The European Union has proposed a set of amended regulations that would require end-to-end encryption on all digital communications and would ban backdoors that allow law enforcement and intelligence entities to access private data.
The proposal hopes to let EU residents know that the “confidentiality and safety” of their private electronic data is guaranteed, and the draft goes on to add that backdoors will weaken that commitment to privacy.
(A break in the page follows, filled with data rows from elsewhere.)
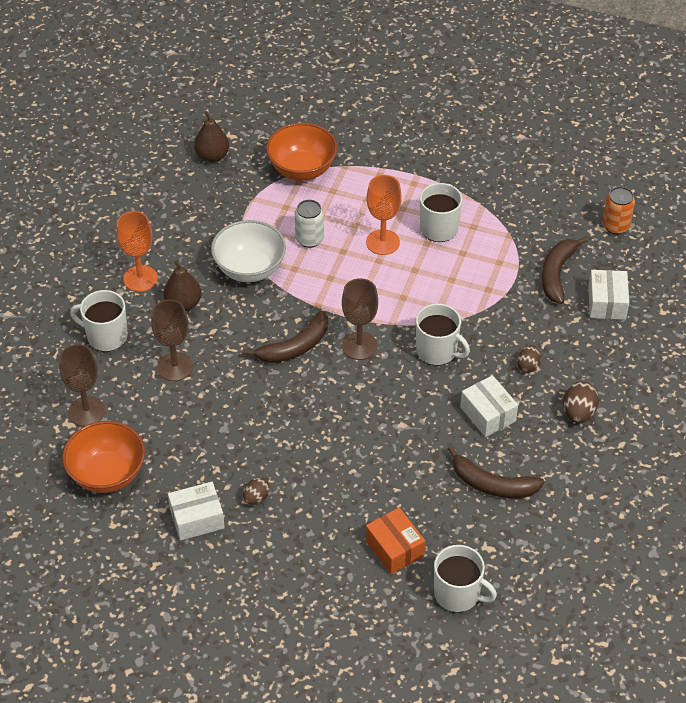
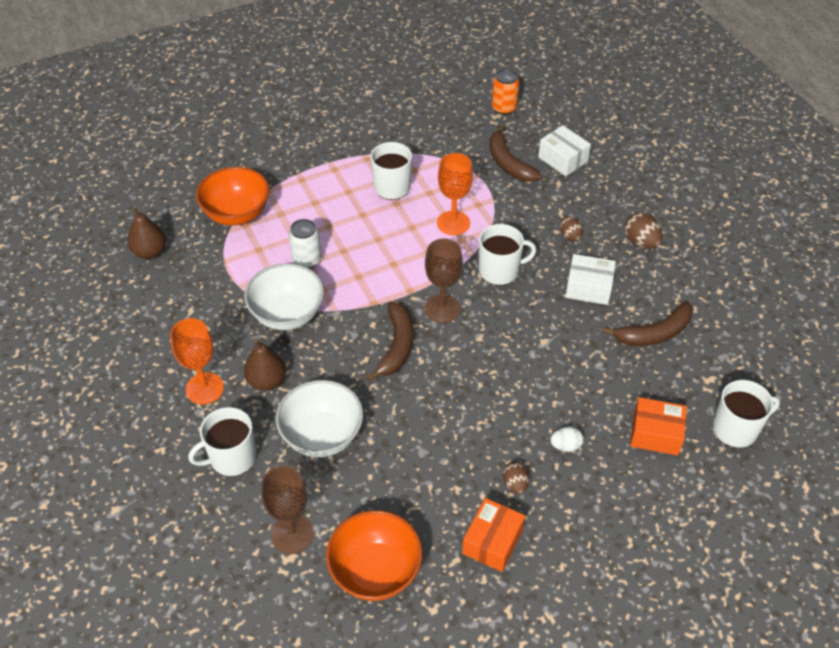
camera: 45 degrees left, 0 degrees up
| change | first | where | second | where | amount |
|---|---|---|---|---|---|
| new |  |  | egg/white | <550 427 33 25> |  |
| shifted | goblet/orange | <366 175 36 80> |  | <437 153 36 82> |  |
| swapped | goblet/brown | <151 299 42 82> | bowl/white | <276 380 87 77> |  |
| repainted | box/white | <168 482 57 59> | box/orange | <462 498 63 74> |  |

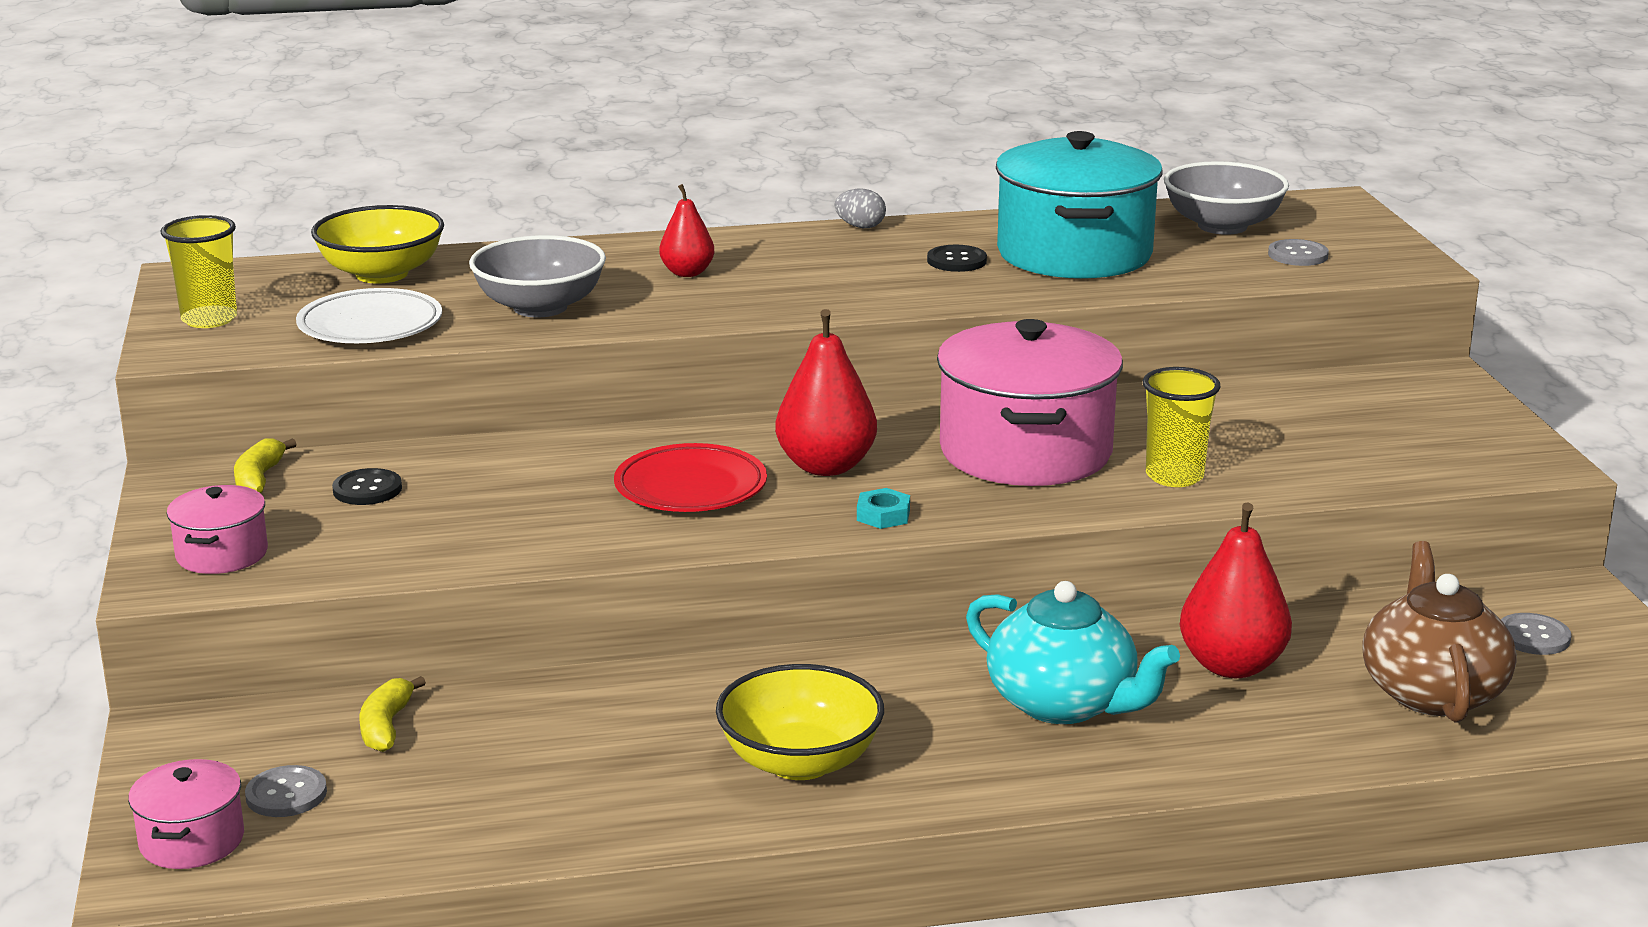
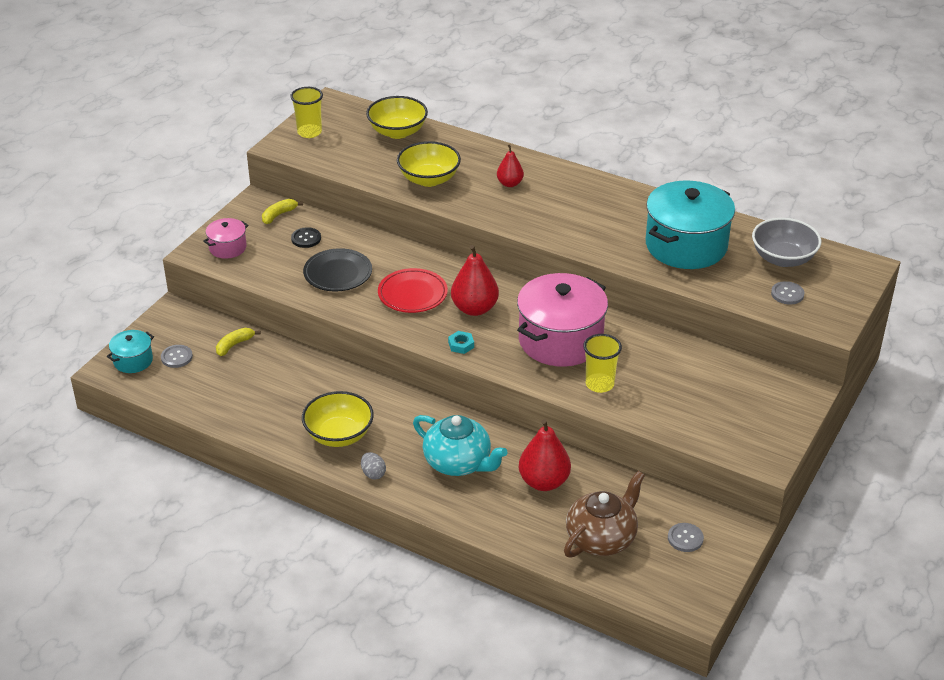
camera: 40 degrees right, 15 degrees up
| change | first | where | second | where | amount |
|---|---|---|---|---|---|
| gone | plate/white | <296 288 146 55> |  |  |  |
| gone | button/black | <927 245 60 27> |  |  |  |
| new |  |  | plate/black | <303 248 69 43> |  |
| shifted | egg/grey | <835 189 51 39> |  | <361 452 25 27> |  |
| repainted | pot/pink | <128 759 116 110> | pot/turquoise | <107 330 47 43> |  |
| repainted | bowl/grey | <469 235 137 82> | bowl/yellow | <397 141 64 46> |  |
| rotated | teapot/turquoise | <966 581 214 143> |  | <413 415 95 61> | 45 degrees counterclockwise |

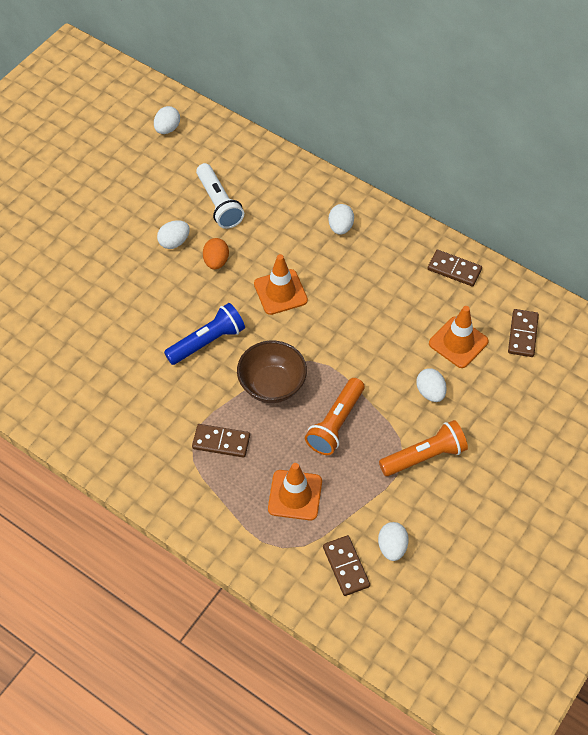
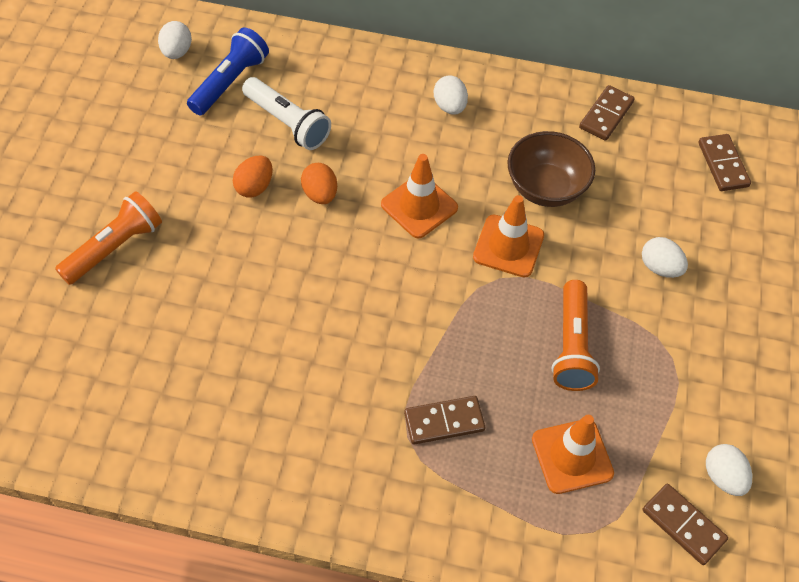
camera: 25 degrees left, 0 degrees up
| change | first | where | second | where | amount |
|---|---|---|---|---|---|
| shifted | flashlight/blue | <164 303 81 62> |  | <187 27 82 88> |  |
| shifted | bowl/brown | <237 341 70 62> |  | <507 131 88 76> |  |
| shifted | flashlight/orange | <379 420 89 56> |  | <55 191 107 94> |  |
| shifted | traffic cone/orange | <429 306 60 62> |  | <473 195 71 83> |  |
| repainted | egg/white | <157 220 33 29> | egg/orange | <233 156 40 42> |  |
| rotated | domino/brown | <428 250 54 37> |  | <579 85 56 56> | 60 degrees counterclockwise |

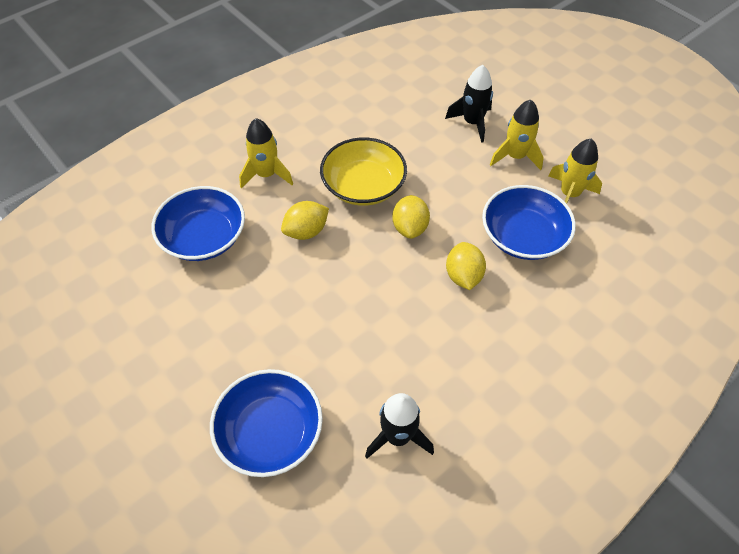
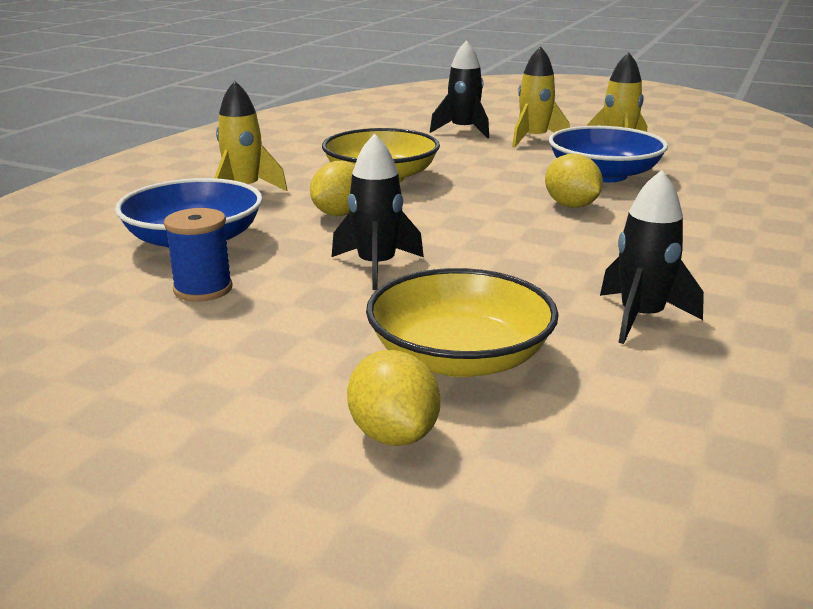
camera: 25 degrees left, 30 degrees down
| change | first | where | second | where | amount |
|---|---|---|---|---|---|
| new |  |  | spool/blue | <164 208 69 94> |  |
| new |  |  | rocket/black | <332 133 92 157> |  |
| shifted | lemon/yellow | <392 195 38 44> |  | <347 350 93 96> |  |
| repainted | bowl/blue | <210 369 113 108> | bowl/yellow | <366 268 193 109> |  |

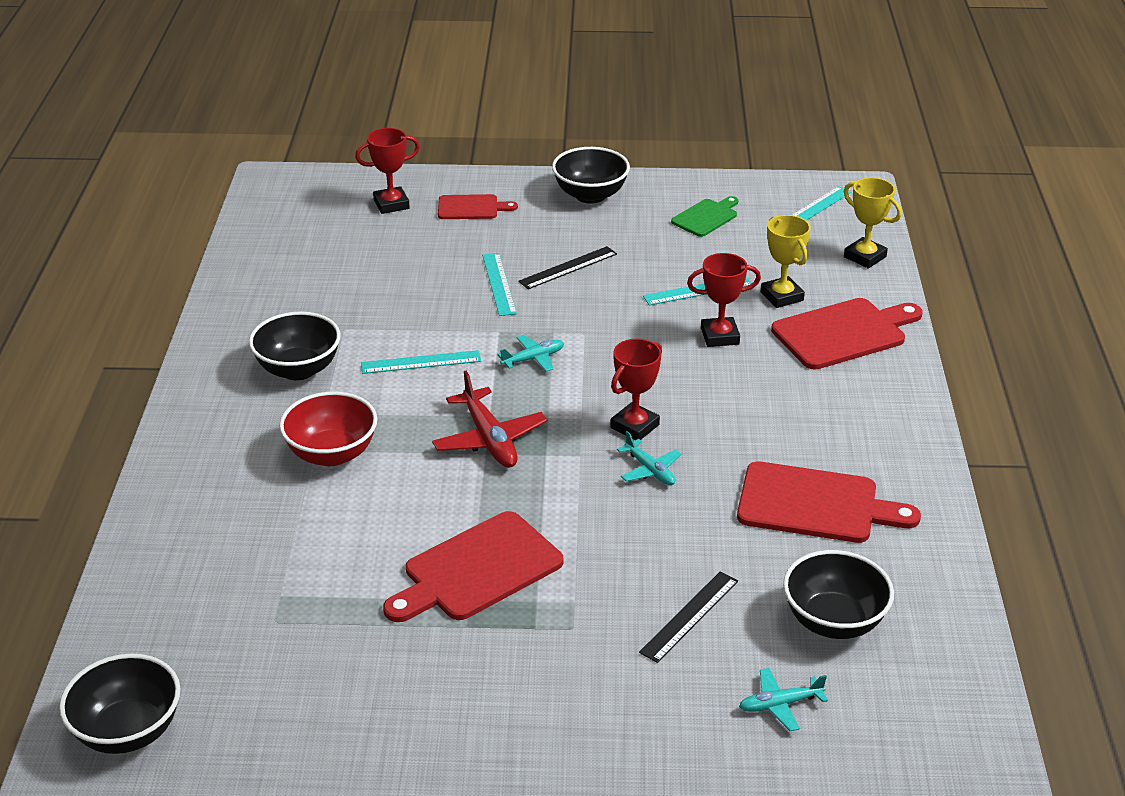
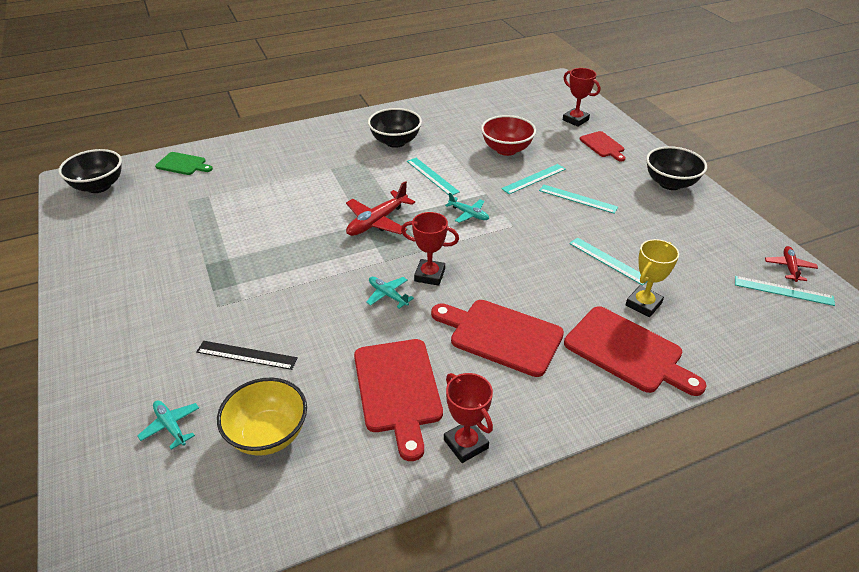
camera: 65 degrees right, 5 degrees up
| change | first | where | second | where | amount |
|---|---|---|---|---|---|
| gone | trophy/yellow | <844 178 58 90> |  |  |  |
| new |  |  | plane/red | <765 246 53 36> |  |
| shifted | bowl/red | <279 392 98 74> |  | <481 115 55 41> |  |
| shifted | cutting board/red | <383 511 180 111> |  | <431 300 133 77> |  |
| shifted | cutting board/green | <671 196 67 41> |  | <155 152 58 23> |  |
| shifted | trophy/red | <687 253 74 94> |  | <444 373 49 90> |  |
| repainted | ruler/black | <518 246 99 43> | ruler/turquoise | <539 185 79 29> |  |
| repainted | bowl/black | <783 550 111 89> | bowl/yellow | <217 378 90 78> |  |
| rotated | plane/turquoise | <617 431 64 54> |  | <366 277 48 32> | 105 degrees clockwise |

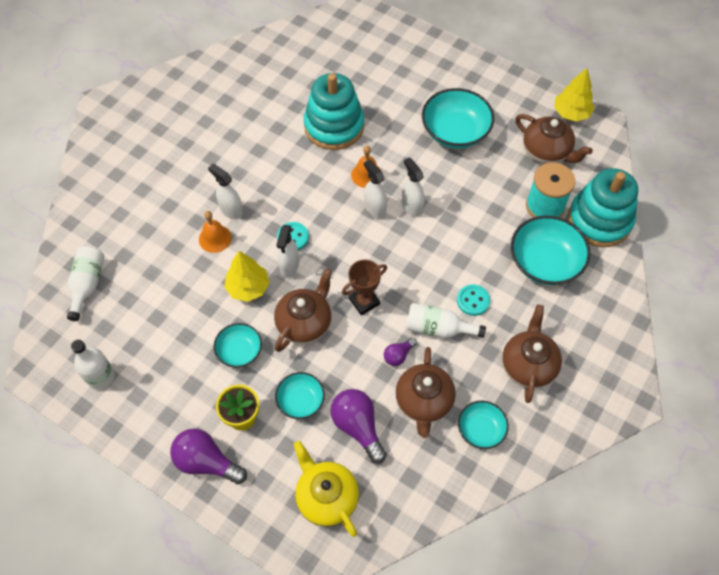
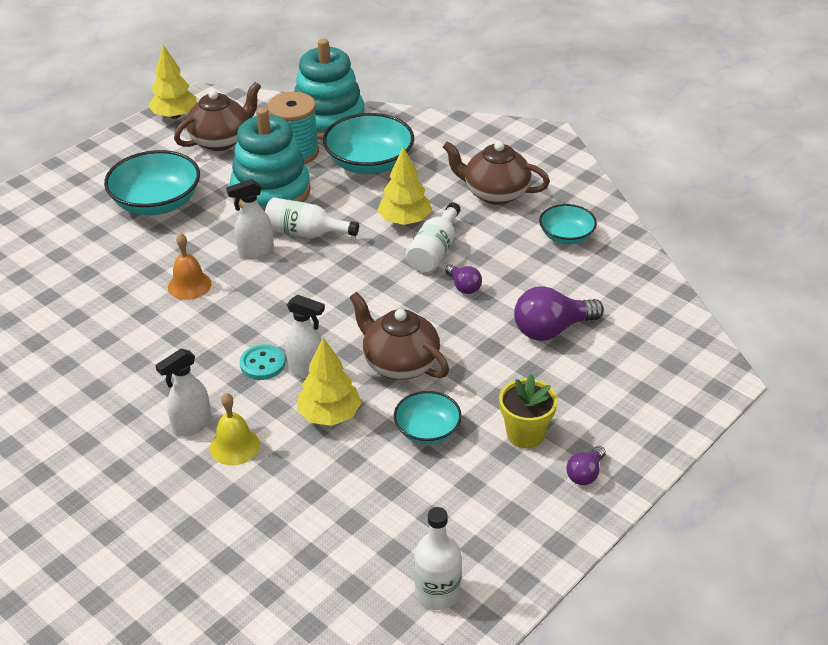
camera: 80 degrees left, 20 degrees down
| change | first | where | second | where | amount |
|---|---|---|---|---|---|
| gone | bowl/turquoise | <275 372 50 47> |  |  |  |
| gone | teapot/yellow | <293 441 66 96> |  |  |  |
| gone | trophy/brown | <342 260 45 55> |  |  |  |
| gone | spray bottle/white | <364 159 23 59> |  |  |  |
| gone | teapot/brown | <395 347 61 91> |  |  |  |
| shifted | bottle/white | <67 246 38 75> |  | <265 197 94 41> |  |
| shifted | stacking toy/turquoise | <304 73 60 77> |  | <230 107 81 104> |  |
| swapped | button/turquoise | <457 285 33 31> | tree/yellow | <377 146 55 79> |  |
| repainted | bell/orange | <199 211 33 42> | bell/yellow | <210 393 50 72> |  |
| scaled | light bulb/purple | <170 428 77 56> |  | <566 446 40 39> | x0.54 |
First drafted by the EU’s Committee on Civil Liberties, Justice, and Home Affairs, the proposal directly relates to an article of the European Union’s Charter of Fundamental Rights that guarantees citizens’ personal privacy. “The principle of confidentiality should apply to current and future means of communication,” the draft adds.
The amended regulations contend that the content of private data could reveal sensitive information about EU citizens — such as medical conditions, sexual preferences and political views — which could lead to “personal and social harm, economic loss or embarrassment.” And it’s not just the content of private data, either, as the Committee is arguing that all metadata associated with digital communications should be protected, too. That would include call information, geographical location data, and websites visited, according to the draft proposal.
It’s likely that the amendments will put the EU at odds with countries and member states that aren’t fans of encryption. In the UK, for example, politicians have recently argued that encrypted communications provide a “safe haven” for terrorists, according to The Sun. Additionally, UK Home Secretary Amber Rudd said in March that it is “completely unacceptable” that law enforcement could not read encrypted messages. Tech companies and government authorities have clashed in the U.S. as well, as seen in the FBI and Apple dispute. In recent years, U.S. legislators have also called on tech firms to facilitate backdoors for law enforcement, Forbes reported.
The UK’s recent vote to leave the European Union is bound to cause problems for the proposal, too. For example, the draft’s ban on backdoors would make it difficult for authorities in the UK to enforce a requirement on tech companies to remove electronic protection when possible, Engadget reported. It’s not currently clear how the UK will approach the new law, either, as negotiations between the UK and the EU post-Brexit just started this Monday.
Of course, the proposal must be sent to the European Parliament before passing. From there, the amendment also has to be revised by the EU’s council — so it’s entirely possible that some of the draft’s proposals will be softened before it becomes law.